Shared Histories: South Africa under Apartheid
In July, thanks to generous funding from the Robina Foundation, the Gilder Lehrman Center for the Study of Slavery, Resistance, and Abolition (GLC) conducted the first of four trans-Atlantic teacher-to teacher professional development workshops. The purpose of these workshops is to build understanding and cooperation between teachers of history and to develop classroom-to-classroom collaborations between those teachers and their students.
On July 8th, ten Connecticut history teachers, along with GLC staff members Thomas Thurston (Director of Education) and Daniel Vieira (Media Project Manager), arrived at the Oliver Tambo International Airport in Johannesburg, South Africa, to begin an eleven-day workshop on the history of Apartheid and its aftermath. Hosted by the Apartheid Museum, the workshop was led by Professor Dan Magaziner, an historian of southern Africa at Yale University. Joining our group were seven history teachers from Johannesburg.
In addition to lectures and conversations lead by Professor Magaziner, the group heard from some amazing speakers, including the inspirational Seth Mazibuko, who as a teenager helped to organize the 1976 Soweto Uprising, eventually serving seven years at Robben Island for his involvement. The group also visited the Voortrekker Monument and Freedom Park near Pretoria, the Mandela House and Hector Pierterson Memorial and Museum in Soweto, and Constitutional Court, located in downtown Johannesburg. With Joburg colleagues the group attended a moving performance of Athol Fugard’s Nongogo at the historic Market Theatre in Johannesburg’s Newtown neighborhood, and heard a South African avant-garde jazz band at The Orbit, Johannesburg’s premier jazz club.
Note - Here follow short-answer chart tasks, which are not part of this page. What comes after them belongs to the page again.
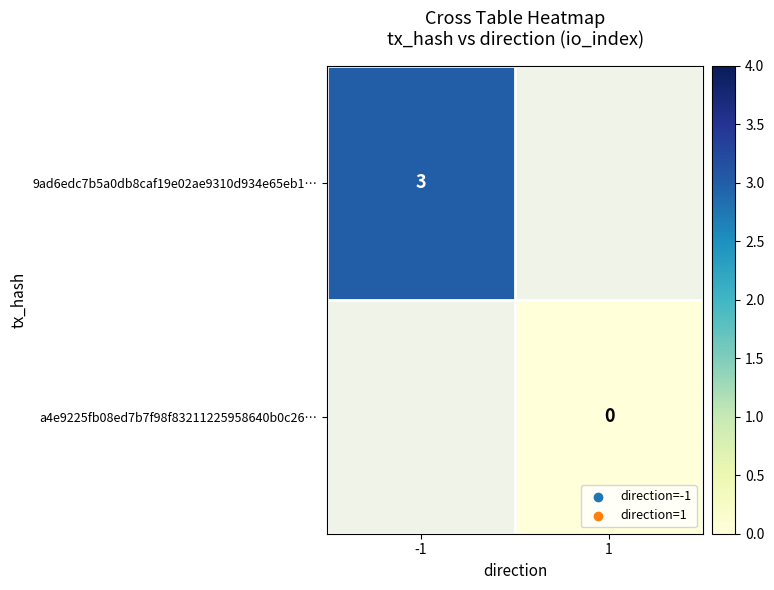

The value of 9ad6edc7b5a0db8caf19e02ae9310d934e65eb1… at -1 is 1. True or false?

False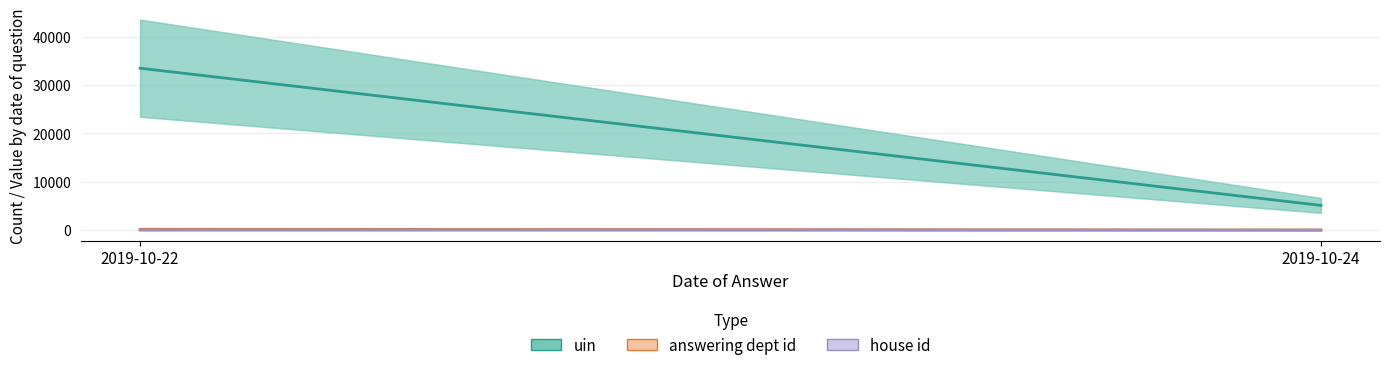

Rank the series at 2019-10-24 from highest to lowest value.

uin, answering dept id, house id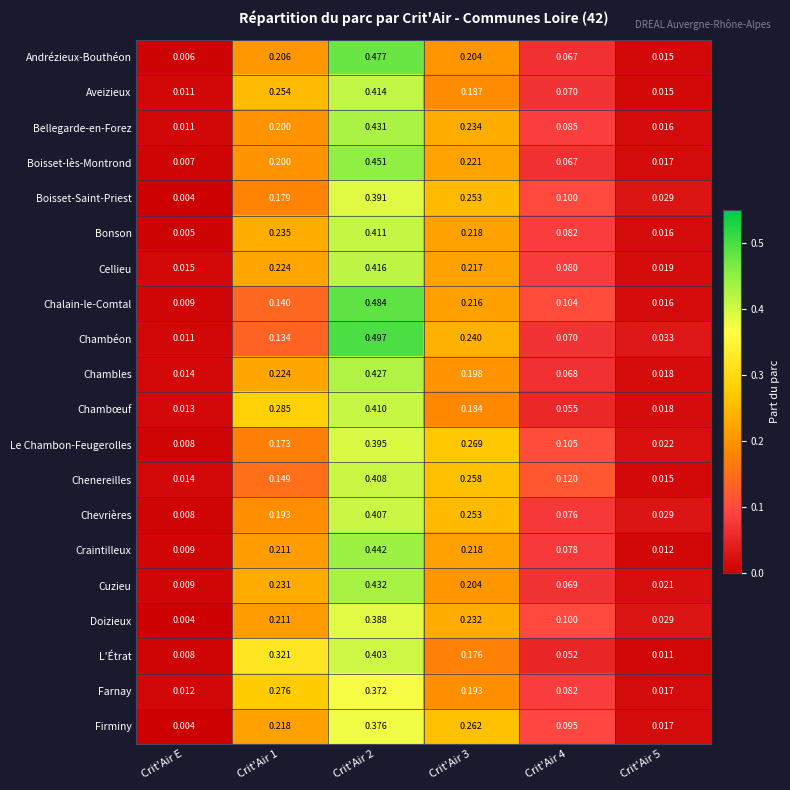

At Crit'Air 2, list the series in order from smallest to largest.

Farnay, Firminy, Doizieux, Boisset-Saint-Priest, Le Chambon-Feugerolles, L'Étrat, Chevrières, Chenereilles, Chambœuf, Bonson, Aveizieux, Cellieu, Chambles, Bellegarde-en-Forez, Cuzieu, Craintilleux, Boisset-lès-Montrond, Andrézieux-Bouthéon, Chalain-le-Comtal, Chambéon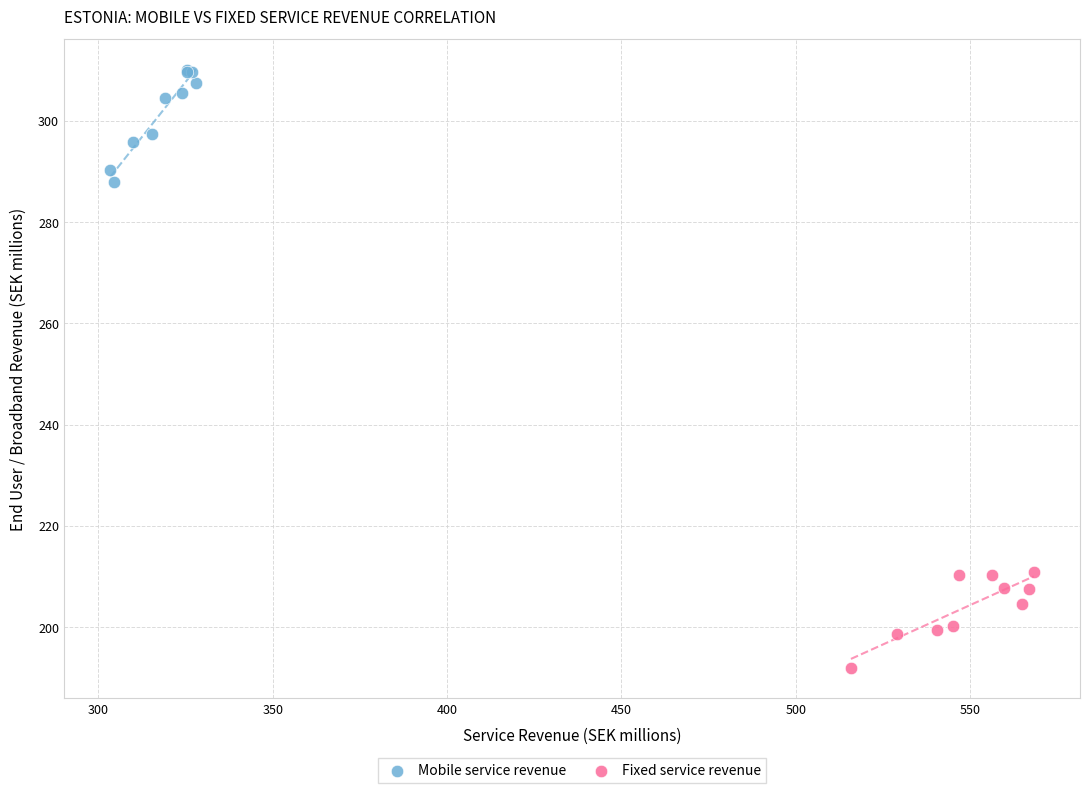

Which series contains the lowest Y value?

Fixed service revenue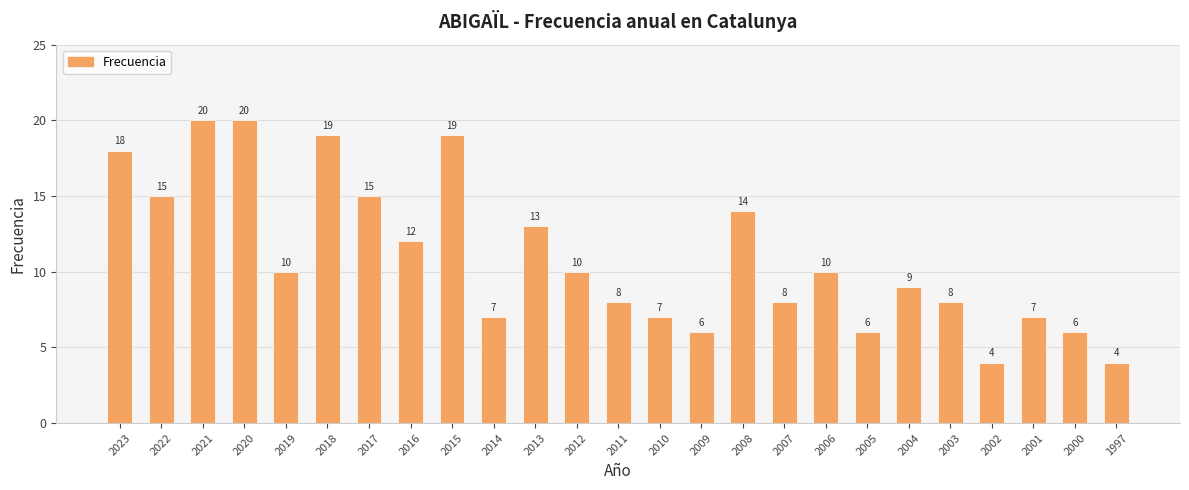

What is the maximum value shown in the chart?

20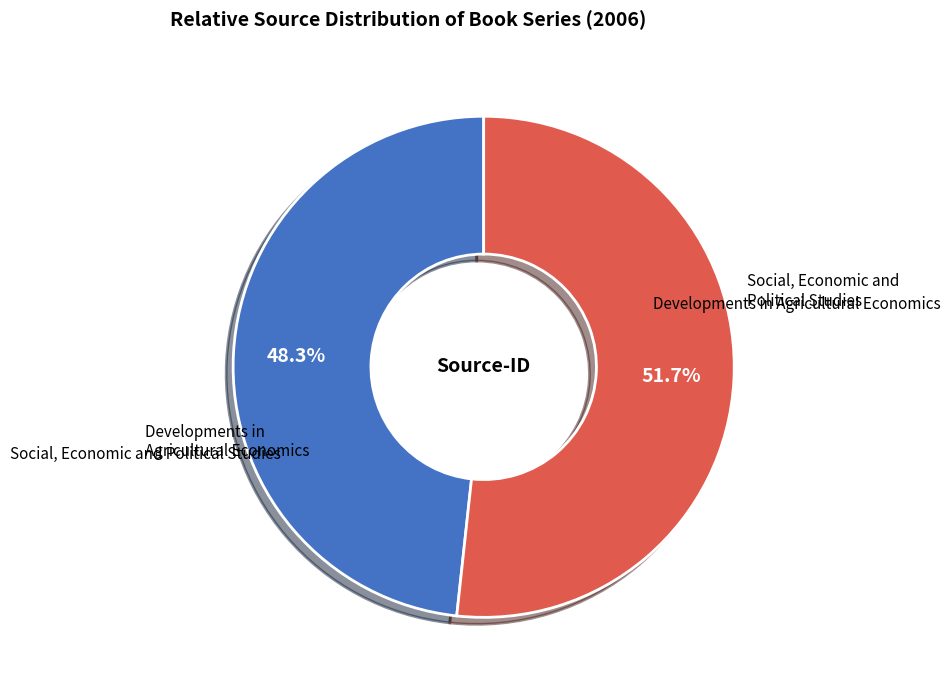

To the nearest percent, what is the difference between the Social, Economic and Political Studies and Developments in Agricultural Economics slice percentages?

3%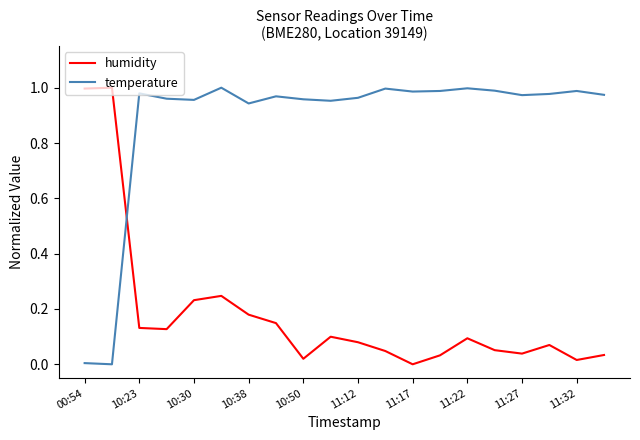

Which series ends up on top after the final intersection of humidity and temperature?

temperature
It was a memorable experience for everyone involved. But as teachers will do, most of their time was spent in talking about teaching with their South African colleagues—sharing stories, discussing classrooms and the challenges they face teaching their students about the troubled histories of their countries, and strategizing about how to connect with and build collaborative learning opportunities with their respective students.
The South African teachers returned to their classrooms during the final days of the workshop, which gave the Americans an opportunity to visit a number of schools in all parts of the city, meet with students, and answer questions about life in the United States.
U.S. teachers visit Seila Senoamadi’s classroom in Soweto.
Having returned home, the real work begins. The U.S. teachers will be planning collaborative activities with their Joburg counterparts, initiating classroom projects, and introducing their students to students from Pimville, Kensington, Eldorado Park, and other neighborhoods in Soweto and Johannesburg. GLC will be documenting all of this on its website and hope to encourage other teachers and schools to participate in these exchanges.
In July 2019 the group from South Africa will be visiting GLC in New Haven, where it will be holding a workshop on the history of the African American struggle for freedom and equality.